Having their names on something so public is definitely an incentive for prestige and academic promotion.
Shilling for OpenAI & co is also not a bad way to get funding support.
I’m not accusing any non-affiliated academic listed of doing this but let’s not pretend there aren’t potentially perverse incentives influencing the decisions of academics, with respects to this specific letter and in general.
To help dissuade (healthy) skepticism it would be nice to see disclosure statements for these academics, at first glance many appear to have conflicts.
It’s unequivocal that academics may have conflicts (in general), that’s why disclosures are required for publications.
I’m not uncovering anything, several of the academic signatories list affiliations with OpenAI, Google, Anthropic, Stability, MILA and Vector resulting in a financial conflict.
Note that conflict does not mean shill, but in academia it should be disclosed. To allay some concerns a standard disclosure form would be helpful (i.e. do you receive funding support or have financial interest in a corporation pursuing AI commercialization).
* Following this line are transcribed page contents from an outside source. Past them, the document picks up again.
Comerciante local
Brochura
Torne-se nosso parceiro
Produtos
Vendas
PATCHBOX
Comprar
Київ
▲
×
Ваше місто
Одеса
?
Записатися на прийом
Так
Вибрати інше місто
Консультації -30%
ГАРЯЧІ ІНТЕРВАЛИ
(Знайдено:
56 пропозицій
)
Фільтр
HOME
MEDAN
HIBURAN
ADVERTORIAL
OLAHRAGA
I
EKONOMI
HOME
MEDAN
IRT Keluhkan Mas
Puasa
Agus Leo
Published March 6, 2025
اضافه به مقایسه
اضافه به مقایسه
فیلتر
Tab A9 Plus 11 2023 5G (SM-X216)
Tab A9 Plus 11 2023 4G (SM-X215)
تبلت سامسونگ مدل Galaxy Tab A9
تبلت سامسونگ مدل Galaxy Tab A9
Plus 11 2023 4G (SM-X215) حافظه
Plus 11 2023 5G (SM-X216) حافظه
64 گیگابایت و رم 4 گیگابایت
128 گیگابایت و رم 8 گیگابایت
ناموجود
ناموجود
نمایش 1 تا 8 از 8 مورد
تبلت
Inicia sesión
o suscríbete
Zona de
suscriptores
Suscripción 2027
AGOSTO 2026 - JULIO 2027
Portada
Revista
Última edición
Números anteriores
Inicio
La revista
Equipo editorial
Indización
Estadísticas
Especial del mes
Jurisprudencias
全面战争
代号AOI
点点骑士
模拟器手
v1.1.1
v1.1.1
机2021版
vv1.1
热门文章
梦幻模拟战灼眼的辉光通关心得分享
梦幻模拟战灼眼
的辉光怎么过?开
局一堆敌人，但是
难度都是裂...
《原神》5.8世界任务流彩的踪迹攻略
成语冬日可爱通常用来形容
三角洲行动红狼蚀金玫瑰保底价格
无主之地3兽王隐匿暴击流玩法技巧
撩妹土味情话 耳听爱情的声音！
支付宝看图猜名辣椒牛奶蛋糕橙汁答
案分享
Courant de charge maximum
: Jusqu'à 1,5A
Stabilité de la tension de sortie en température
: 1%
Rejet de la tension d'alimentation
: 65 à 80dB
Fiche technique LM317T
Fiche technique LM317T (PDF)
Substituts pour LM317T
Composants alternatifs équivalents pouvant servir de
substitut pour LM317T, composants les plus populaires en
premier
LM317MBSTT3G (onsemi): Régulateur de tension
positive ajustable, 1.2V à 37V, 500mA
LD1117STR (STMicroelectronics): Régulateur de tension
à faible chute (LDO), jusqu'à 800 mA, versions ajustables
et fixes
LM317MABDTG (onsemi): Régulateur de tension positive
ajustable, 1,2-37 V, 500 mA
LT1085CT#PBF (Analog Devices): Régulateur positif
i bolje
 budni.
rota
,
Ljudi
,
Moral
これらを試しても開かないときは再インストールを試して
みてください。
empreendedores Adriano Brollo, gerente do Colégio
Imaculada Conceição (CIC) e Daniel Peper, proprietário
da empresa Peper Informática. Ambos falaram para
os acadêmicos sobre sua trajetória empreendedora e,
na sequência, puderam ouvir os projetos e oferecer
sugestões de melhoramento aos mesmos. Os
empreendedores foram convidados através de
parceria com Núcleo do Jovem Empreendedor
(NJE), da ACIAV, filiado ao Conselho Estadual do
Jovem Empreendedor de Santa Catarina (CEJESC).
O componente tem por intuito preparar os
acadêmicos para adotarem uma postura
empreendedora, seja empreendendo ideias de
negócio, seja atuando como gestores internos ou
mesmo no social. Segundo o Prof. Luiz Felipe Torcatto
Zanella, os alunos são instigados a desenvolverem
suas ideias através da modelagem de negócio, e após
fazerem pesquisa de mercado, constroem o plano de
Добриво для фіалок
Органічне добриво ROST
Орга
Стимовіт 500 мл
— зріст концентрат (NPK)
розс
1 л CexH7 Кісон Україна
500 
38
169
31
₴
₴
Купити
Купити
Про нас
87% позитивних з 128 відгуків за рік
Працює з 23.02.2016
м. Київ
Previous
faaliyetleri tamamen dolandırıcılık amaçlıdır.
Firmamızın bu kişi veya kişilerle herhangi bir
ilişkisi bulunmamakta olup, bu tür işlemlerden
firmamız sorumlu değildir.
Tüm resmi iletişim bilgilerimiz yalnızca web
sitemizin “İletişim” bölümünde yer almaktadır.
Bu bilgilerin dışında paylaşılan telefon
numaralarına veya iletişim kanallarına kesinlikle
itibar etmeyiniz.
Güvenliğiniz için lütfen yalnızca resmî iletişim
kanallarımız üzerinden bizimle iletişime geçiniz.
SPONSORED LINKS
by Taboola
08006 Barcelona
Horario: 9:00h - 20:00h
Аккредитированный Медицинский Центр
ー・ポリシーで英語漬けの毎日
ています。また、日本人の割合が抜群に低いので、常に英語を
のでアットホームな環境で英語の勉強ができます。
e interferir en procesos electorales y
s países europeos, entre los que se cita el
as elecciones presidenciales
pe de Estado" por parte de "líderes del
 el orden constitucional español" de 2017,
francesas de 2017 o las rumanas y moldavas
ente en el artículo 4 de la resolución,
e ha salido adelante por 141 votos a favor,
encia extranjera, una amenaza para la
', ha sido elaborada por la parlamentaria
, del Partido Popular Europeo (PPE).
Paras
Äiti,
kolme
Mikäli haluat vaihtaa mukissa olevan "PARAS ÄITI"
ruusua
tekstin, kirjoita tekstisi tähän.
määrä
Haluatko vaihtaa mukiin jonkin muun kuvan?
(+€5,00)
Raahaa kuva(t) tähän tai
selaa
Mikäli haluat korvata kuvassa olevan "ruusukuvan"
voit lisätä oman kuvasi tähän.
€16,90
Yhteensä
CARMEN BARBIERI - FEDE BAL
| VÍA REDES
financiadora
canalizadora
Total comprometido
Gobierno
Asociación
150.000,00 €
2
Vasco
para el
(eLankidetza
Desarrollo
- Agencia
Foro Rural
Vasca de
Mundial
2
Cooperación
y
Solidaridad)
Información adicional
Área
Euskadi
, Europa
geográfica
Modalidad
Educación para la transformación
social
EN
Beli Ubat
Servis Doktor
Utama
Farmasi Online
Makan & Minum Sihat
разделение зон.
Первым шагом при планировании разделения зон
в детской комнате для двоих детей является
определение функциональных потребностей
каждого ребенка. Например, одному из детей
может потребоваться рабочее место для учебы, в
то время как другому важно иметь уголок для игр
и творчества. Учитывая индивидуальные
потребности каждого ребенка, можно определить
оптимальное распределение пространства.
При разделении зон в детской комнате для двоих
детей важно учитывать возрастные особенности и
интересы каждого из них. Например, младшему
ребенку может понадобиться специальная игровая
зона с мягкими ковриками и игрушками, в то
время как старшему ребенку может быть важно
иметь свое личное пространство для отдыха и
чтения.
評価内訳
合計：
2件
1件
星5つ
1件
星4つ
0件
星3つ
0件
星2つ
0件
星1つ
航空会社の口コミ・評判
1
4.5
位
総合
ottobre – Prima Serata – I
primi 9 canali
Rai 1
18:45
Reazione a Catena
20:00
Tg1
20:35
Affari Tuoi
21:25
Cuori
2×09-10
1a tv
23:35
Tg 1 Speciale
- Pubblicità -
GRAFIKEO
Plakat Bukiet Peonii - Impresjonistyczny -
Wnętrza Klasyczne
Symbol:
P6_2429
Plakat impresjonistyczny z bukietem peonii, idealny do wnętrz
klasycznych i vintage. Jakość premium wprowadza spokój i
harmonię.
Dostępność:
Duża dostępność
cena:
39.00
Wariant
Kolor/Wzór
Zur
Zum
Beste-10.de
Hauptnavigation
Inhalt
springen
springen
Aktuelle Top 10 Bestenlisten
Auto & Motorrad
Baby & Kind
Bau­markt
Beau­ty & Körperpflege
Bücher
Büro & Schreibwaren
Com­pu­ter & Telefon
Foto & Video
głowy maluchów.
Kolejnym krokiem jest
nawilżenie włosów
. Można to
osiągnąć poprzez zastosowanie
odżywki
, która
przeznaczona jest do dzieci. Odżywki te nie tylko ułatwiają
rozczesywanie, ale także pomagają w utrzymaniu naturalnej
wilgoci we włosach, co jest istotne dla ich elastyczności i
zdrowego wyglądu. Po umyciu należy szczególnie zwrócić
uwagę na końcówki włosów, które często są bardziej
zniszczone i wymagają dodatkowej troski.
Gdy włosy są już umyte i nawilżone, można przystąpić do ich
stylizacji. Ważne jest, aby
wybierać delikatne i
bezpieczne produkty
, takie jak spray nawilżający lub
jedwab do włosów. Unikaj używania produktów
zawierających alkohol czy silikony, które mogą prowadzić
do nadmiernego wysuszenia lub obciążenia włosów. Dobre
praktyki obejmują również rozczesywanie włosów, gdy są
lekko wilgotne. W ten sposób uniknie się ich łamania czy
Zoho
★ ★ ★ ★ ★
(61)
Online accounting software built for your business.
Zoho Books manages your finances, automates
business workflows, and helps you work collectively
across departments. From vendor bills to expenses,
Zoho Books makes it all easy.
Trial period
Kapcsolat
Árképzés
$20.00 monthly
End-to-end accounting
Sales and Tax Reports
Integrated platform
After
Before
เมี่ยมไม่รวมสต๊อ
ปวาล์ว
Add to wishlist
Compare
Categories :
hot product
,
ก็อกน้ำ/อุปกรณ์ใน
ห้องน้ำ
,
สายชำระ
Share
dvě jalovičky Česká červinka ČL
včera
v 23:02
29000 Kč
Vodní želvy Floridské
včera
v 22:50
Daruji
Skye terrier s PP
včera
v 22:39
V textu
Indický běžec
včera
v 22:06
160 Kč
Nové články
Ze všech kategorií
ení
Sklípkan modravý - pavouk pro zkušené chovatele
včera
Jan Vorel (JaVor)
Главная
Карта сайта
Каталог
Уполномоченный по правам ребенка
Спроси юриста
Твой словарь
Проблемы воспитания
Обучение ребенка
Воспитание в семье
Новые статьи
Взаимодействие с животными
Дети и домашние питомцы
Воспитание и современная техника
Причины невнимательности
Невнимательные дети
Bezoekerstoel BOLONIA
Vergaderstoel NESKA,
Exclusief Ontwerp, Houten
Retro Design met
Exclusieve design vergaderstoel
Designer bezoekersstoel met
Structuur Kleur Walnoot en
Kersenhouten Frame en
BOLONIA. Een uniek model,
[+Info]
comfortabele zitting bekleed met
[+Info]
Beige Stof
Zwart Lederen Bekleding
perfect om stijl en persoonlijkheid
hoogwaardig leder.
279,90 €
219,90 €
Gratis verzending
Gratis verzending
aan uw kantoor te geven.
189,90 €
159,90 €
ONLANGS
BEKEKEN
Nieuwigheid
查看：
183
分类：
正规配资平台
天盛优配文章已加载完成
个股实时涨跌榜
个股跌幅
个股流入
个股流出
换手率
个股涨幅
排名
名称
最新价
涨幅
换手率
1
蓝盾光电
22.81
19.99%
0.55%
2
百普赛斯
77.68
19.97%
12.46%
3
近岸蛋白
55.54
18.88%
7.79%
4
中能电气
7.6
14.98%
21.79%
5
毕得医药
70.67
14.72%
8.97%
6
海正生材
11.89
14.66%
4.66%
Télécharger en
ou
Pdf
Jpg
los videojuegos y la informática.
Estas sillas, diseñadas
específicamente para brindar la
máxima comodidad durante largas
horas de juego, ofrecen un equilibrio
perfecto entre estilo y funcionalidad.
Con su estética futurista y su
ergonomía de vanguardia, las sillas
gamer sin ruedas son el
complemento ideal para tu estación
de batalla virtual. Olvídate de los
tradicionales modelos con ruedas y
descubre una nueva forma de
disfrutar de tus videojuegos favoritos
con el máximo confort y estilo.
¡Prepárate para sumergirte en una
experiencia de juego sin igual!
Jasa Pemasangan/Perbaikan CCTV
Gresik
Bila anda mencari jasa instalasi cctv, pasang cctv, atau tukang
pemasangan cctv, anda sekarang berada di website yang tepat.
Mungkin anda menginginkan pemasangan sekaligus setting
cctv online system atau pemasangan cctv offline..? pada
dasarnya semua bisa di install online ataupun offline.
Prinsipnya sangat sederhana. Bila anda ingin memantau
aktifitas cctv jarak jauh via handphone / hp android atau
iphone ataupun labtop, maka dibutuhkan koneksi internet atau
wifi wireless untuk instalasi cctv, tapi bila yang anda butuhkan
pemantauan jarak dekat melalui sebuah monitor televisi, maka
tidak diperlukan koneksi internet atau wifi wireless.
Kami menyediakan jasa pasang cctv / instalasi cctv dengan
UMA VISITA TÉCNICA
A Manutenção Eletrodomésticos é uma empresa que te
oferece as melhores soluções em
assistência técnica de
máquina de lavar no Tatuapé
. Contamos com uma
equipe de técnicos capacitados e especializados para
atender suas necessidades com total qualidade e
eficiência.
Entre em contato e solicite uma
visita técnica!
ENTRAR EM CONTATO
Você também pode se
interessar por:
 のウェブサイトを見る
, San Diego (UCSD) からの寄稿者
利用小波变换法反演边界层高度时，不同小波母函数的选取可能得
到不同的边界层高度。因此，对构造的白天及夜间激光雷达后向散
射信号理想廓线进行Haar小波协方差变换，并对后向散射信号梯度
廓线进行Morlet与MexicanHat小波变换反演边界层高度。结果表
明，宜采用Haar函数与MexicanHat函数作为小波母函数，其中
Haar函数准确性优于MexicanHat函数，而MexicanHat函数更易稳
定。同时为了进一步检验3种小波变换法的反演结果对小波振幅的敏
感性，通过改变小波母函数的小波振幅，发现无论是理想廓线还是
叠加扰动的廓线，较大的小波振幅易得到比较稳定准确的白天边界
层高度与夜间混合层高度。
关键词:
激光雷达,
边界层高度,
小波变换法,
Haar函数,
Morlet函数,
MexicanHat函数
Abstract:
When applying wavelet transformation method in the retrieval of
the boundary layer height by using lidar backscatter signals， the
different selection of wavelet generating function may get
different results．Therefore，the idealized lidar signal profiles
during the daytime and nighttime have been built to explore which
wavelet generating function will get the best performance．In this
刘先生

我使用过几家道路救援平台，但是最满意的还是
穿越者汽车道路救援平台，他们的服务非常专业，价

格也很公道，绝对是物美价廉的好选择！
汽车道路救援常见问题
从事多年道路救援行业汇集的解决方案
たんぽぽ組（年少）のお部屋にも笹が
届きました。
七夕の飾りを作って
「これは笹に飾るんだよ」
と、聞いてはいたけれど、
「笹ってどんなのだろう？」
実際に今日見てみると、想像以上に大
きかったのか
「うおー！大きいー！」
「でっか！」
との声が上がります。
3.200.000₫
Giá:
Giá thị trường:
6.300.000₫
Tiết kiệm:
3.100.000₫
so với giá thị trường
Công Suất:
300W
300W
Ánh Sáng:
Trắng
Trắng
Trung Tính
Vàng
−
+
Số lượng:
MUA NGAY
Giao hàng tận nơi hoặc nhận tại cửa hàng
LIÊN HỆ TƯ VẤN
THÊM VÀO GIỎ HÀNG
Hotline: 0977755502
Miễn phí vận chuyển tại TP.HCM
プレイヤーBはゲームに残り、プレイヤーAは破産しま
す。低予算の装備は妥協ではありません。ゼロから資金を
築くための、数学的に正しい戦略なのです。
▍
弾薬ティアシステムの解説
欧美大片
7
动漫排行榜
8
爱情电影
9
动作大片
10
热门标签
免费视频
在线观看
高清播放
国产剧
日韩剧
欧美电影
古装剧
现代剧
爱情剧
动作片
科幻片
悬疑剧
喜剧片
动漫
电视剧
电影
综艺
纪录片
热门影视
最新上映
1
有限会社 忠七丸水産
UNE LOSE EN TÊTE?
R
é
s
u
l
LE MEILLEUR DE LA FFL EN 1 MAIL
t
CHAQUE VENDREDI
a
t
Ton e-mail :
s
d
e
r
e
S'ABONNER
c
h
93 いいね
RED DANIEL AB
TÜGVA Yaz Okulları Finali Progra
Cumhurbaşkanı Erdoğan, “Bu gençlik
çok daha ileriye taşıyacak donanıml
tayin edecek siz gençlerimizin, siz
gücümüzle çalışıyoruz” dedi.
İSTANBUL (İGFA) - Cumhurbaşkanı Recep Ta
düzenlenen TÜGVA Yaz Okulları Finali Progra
I'm not really interested in doing a research project on the signatories to investigate your claim, and talking about things like this without specifics seems dubiously useful, so I don't really think there's anything more to discuss.
Several of the names at the top list a corporate affiliation.
If you want me to pick specific ones with obvious conflicts (chosen at a glance): Geoffrey Hinton, Ilya Sutskever, Ian Goodfellow, Shane Legg, Samuel Bowman and Roger Grosse are representative examples based on self-disclosed affiliations (no research required).